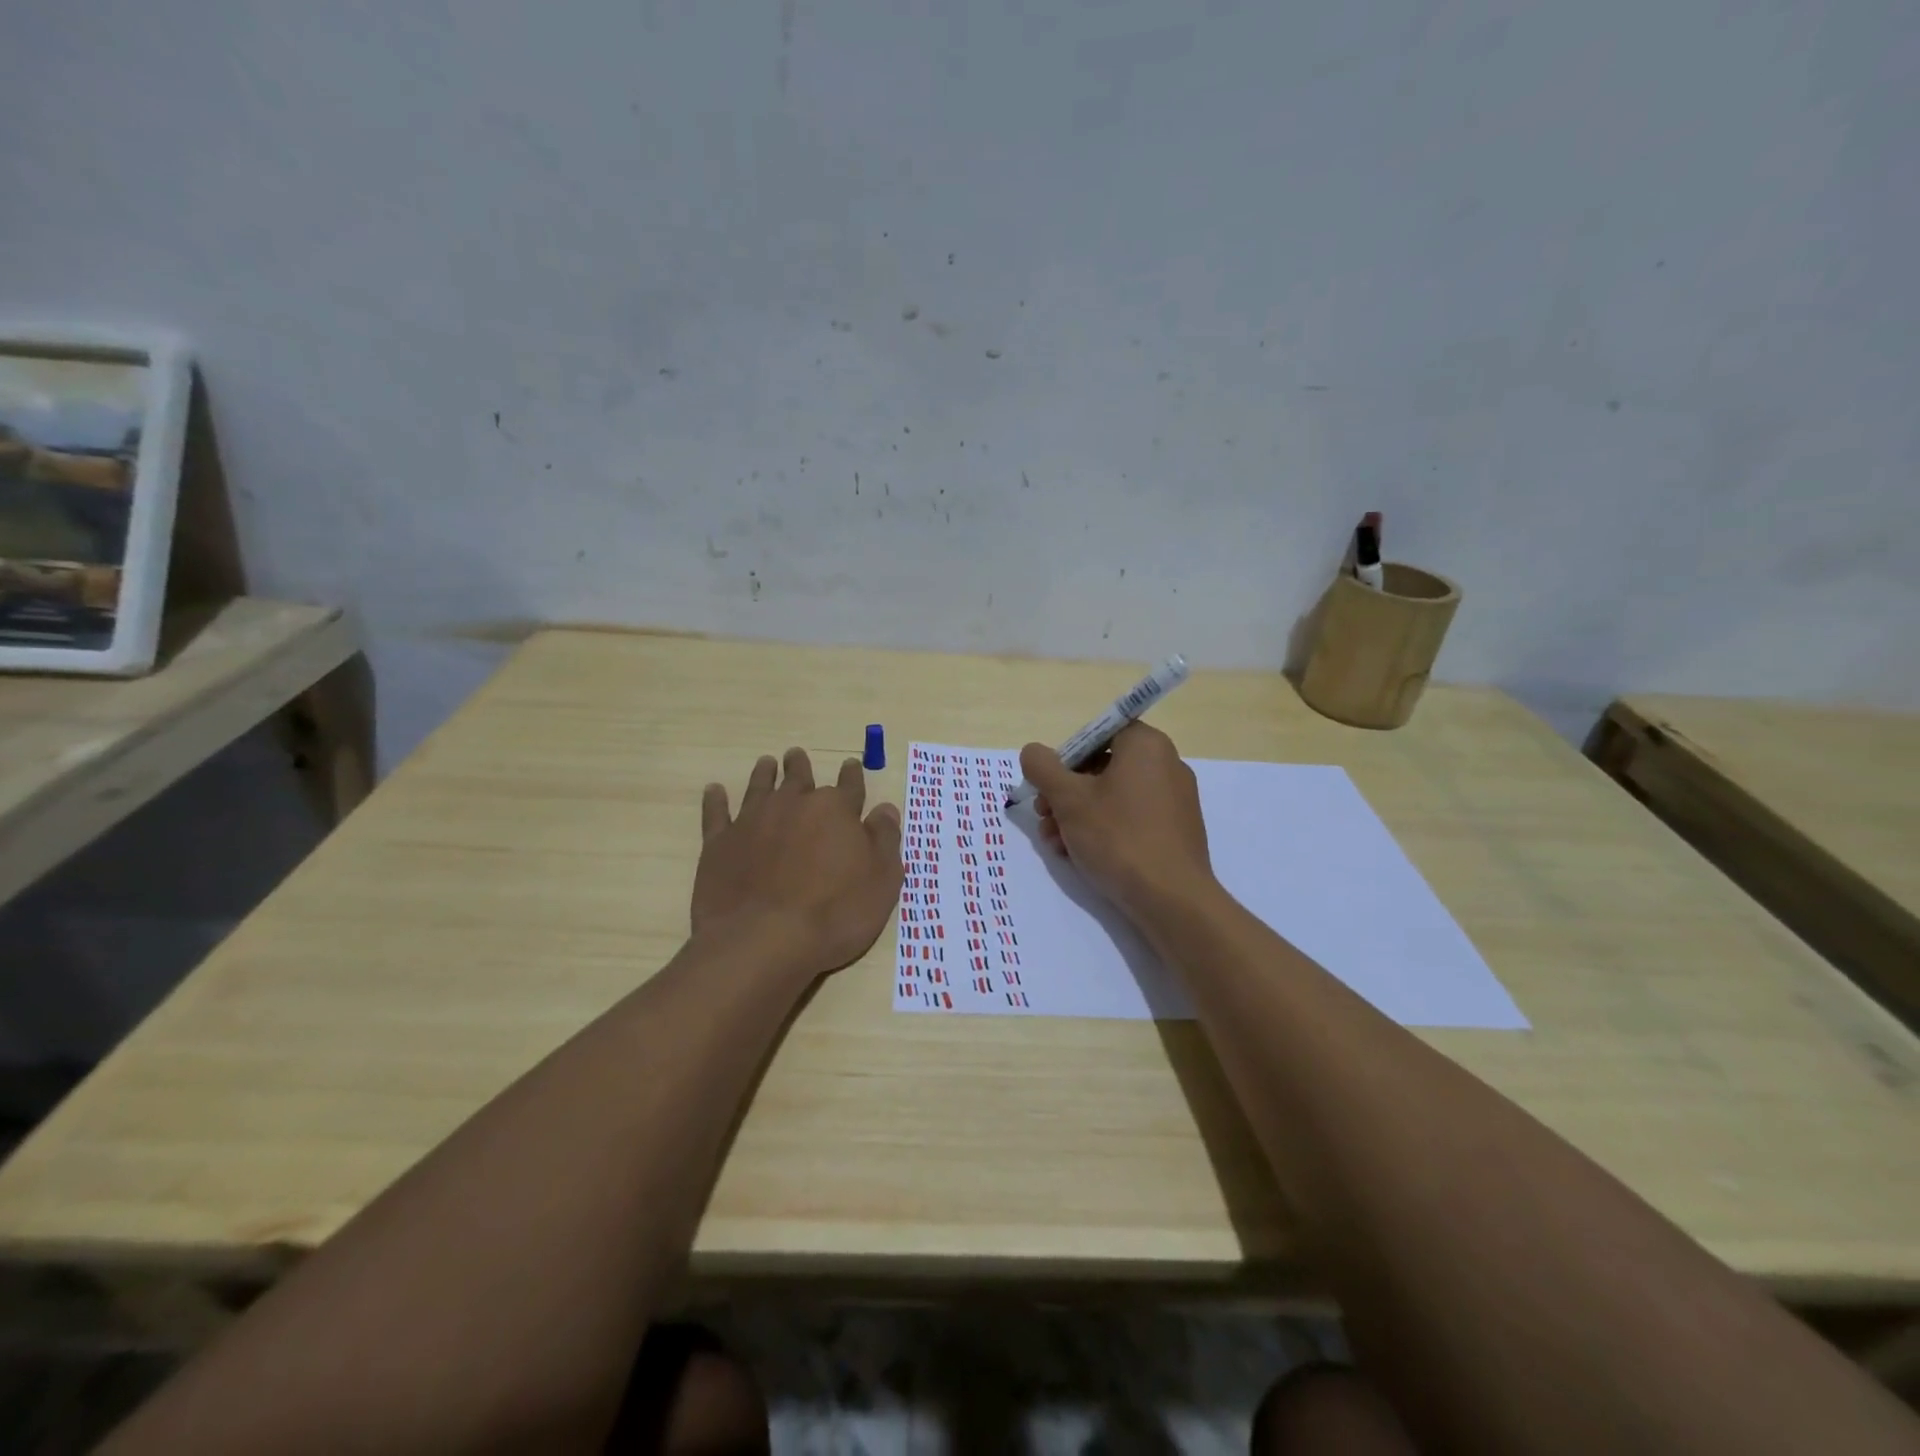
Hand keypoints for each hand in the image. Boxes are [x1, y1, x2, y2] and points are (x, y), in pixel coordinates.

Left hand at [692, 748, 903, 980]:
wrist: (764, 940)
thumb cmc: (835, 913)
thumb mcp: (882, 881)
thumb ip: (885, 840)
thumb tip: (886, 809)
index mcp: (836, 810)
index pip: (849, 786)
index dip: (852, 775)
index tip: (850, 765)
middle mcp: (793, 805)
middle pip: (799, 778)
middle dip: (800, 767)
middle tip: (796, 756)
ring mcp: (752, 821)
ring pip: (760, 787)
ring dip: (765, 774)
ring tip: (766, 763)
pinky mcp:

● **DESCRIPTION OF THE TASK**: Word for word, give the data above again, without any images.

● **EXERCISE RESPONSE**:
Hand keypoints for each hand in the image. Boxes are [x1, y1, x2, y2] and points are (x, y), in pixel coordinates.

Left hand at [692, 748, 903, 980]:
wrist: (764, 940)
thumb cmc: (835, 913)
thumb mcp: (882, 881)
thumb ip: (885, 840)
thumb tip: (886, 809)
index mcp: (836, 810)
index pip: (849, 786)
index dip: (852, 775)
index tip: (850, 765)
middle mcp: (793, 805)
middle pip: (799, 778)
middle dip: (800, 767)
middle tip: (796, 756)
ring mcp: (752, 821)
ring pip: (760, 787)
ring dip: (765, 774)
ring tip: (766, 763)
pinky mcp:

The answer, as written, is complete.